# 9mm hd, Nova hd, modern combat 2 hd working?



## halyoder (Oct 16, 2011)

I can't get these to work can anyone else?


----------



## Plancy (Sep 25, 2011)

halyoder said:


> I can't get these to work can anyone else?


Gameloft games are usually device specific versioned, you might have to do some modding to get them to work on a non-supported device such as the TouchPad.


----------



## neerajverma04 (Oct 13, 2011)

I tried cracked version of nova 2 and hero of Sparta.

hero of Sparta work perfect but I ended it before so removed it.

nova 2 is working too. but so worst graphics and took long time in loading. so I removed that too. other gameloft games I tested have touch issue.some half screen etc


----------



## megatron_g1 (Oct 13, 2011)

I got 9mm working with the following settings:

In chainfire3d:

Per app settings:

Nvidia plugin
Reduce texture size
Disable mapbuffer emu

Runs great so far, aspect ratio is a little off but that's it.


----------



## jeff0519 (Oct 15, 2011)

"megatron_g1 said:


> I got 9mm working with the following settings:
> 
> In chainfire3d:
> 
> ...


I also follow all step, but the texture still pink, please tell me how to fix it?

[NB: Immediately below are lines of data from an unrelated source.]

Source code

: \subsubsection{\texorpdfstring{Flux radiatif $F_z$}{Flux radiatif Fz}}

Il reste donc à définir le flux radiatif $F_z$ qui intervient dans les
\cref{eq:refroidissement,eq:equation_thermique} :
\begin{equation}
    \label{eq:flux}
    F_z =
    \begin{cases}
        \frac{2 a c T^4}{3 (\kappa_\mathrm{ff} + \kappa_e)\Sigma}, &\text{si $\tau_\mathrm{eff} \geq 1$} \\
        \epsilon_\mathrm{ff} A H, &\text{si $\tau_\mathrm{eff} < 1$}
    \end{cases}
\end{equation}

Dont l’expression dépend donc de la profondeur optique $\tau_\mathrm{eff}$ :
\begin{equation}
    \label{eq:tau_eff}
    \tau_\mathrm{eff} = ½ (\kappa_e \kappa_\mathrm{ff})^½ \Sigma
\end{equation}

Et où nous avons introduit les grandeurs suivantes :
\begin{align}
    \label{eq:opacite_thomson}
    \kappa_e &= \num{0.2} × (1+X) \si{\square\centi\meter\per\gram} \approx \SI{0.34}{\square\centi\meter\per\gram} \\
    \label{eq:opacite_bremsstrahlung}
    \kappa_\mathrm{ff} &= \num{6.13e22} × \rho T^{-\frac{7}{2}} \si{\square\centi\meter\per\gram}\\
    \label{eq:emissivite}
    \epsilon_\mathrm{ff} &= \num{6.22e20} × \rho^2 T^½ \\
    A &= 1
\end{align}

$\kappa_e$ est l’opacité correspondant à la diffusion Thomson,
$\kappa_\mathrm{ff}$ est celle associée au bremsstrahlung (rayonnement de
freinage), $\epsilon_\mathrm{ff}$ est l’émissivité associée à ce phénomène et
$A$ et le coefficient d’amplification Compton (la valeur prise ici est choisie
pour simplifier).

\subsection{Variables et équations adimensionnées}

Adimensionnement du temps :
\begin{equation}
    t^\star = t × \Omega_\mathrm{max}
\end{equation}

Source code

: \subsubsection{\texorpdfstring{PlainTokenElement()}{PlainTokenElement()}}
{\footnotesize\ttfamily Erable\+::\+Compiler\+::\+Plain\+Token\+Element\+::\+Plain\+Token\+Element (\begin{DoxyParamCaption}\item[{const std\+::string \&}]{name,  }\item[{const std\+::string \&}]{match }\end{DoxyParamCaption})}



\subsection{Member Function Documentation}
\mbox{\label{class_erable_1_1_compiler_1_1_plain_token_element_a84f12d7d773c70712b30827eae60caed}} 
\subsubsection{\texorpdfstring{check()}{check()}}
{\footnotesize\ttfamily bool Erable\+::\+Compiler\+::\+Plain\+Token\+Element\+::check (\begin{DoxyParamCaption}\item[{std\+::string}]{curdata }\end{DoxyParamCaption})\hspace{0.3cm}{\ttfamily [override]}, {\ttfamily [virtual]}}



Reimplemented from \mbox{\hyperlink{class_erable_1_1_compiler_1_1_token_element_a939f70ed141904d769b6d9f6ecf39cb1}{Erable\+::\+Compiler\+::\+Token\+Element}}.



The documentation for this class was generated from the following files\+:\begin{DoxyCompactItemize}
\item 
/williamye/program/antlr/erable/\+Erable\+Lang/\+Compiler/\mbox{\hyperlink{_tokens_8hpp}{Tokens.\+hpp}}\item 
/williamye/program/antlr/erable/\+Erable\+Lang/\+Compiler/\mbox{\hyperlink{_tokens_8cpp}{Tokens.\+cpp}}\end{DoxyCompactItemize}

Thanks a lot.


----------



## mightykc (Oct 24, 2011)

jeff0519 said:


> I also follow all step, but the texture still pink, please tell me how to fix it? Thanks a lot.


I am also getting the problem with everything being pink


----------



## BJWatson83 (Oct 15, 2011)

If you are getting pink then you have the wrong version and its a real easy fix.

Email gameloft and ask them for the tegra version and the will send you a way to download the API. This only works if you have paid for the app though. If you haven\'t purchased then don\'t post here cause its against forum policy. 7 bucks for a bad ass game is worth it.


----------